• [EXERCISE OBJECTIVE] This exercise calls for the records to be returned exactly, with images removed.

─── SOURCE DATA

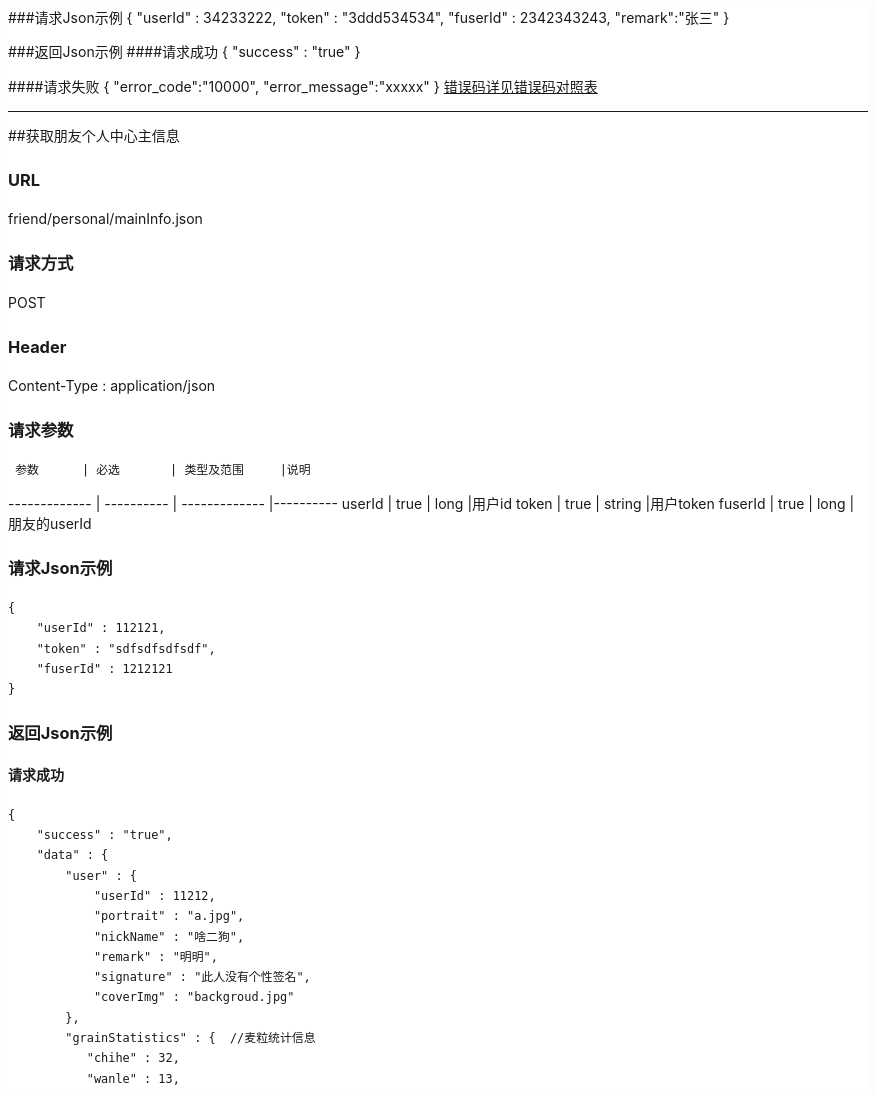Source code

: ###<a id="3.5">请求Json示例</a>
	{
		"userId" : 34233222,
		"token" : "3ddd534534",
                "fuserId" : 2342343243,
                "remark":"张三"
	}

###<a id="3.6">返回Json示例</a>
####<a id="3.6.1">请求成功</a>
	{
		"success" : "true"
	}

####<a id="3.6.2">请求失败</a>
	{
		"error_code":"10000",
		"error_message":"xxxxx"
	}
[错误码详见错误码对照表](错误码对照表.md)

---
##<a id="4">获取朋友个人中心主信息</a>

### URL
friend/personal/mainInfo.json

### 请求方式
POST

### Header
Content-Type : application/json

### 请求参数
     参数      | 必选 	    | 类型及范围     |说明
-------------  | ---------- | -------------  |---------- 
userId        | true	      | long         |用户id
token          | true	      | string         |用户token
fuserId        | true         | long         |朋友的userId

### 请求Json示例
	{
		"userId" : 112121,
		"token" : "sdfsdfsdfsdf",
		"fuserId" : 1212121
	}

### 返回Json示例
#### 请求成功
	{
		"success" : "true",
		"data" : {
			"user" : {
			    "userId" : 11212,
			    "portrait" : "a.jpg",
			    "nickName" : "啥二狗",
			    "remark" : "明明",
			    "signature" : "此人没有个性签名",
			    "coverImg" : "backgroud.jpg"
			},
			"grainStatistics" : {  //麦粒统计信息
			   "chihe" : 32,
			   "wanle" : 13,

──────

• [RESPONSE AREA]
Source code

: ###<a id="3.5">请求Json示例</a>
	{
		"userId" : 34233222,
		"token" : "3ddd534534",
                "fuserId" : 2342343243,
                "remark":"张三"
	}

###<a id="3.6">返回Json示例</a>
####<a id="3.6.1">请求成功</a>
	{
		"success" : "true"
	}

####<a id="3.6.2">请求失败</a>
	{
		"error_code":"10000",
		"error_message":"xxxxx"
	}
[错误码详见错误码对照表](错误码对照表.md)

---
##<a id="4">获取朋友个人中心主信息</a>

### URL
friend/personal/mainInfo.json

### 请求方式
POST

### Header
Content-Type : application/json

### 请求参数
     参数      | 必选 	    | 类型及范围     |说明
-------------  | ---------- | -------------  |---------- 
userId        | true	      | long         |用户id
token          | true	      | string         |用户token
fuserId        | true         | long         |朋友的userId

### 请求Json示例
	{
		"userId" : 112121,
		"token" : "sdfsdfsdfsdf",
		"fuserId" : 1212121
	}

### 返回Json示例
#### 请求成功
	{
		"success" : "true",
		"data" : {
			"user" : {
			    "userId" : 11212,
			    "portrait" : "a.jpg",
			    "nickName" : "啥二狗",
			    "remark" : "明明",
			    "signature" : "此人没有个性签名",
			    "coverImg" : "backgroud.jpg"
			},
			"grainStatistics" : {  //麦粒统计信息
			   "chihe" : 32,
			   "wanle" : 13,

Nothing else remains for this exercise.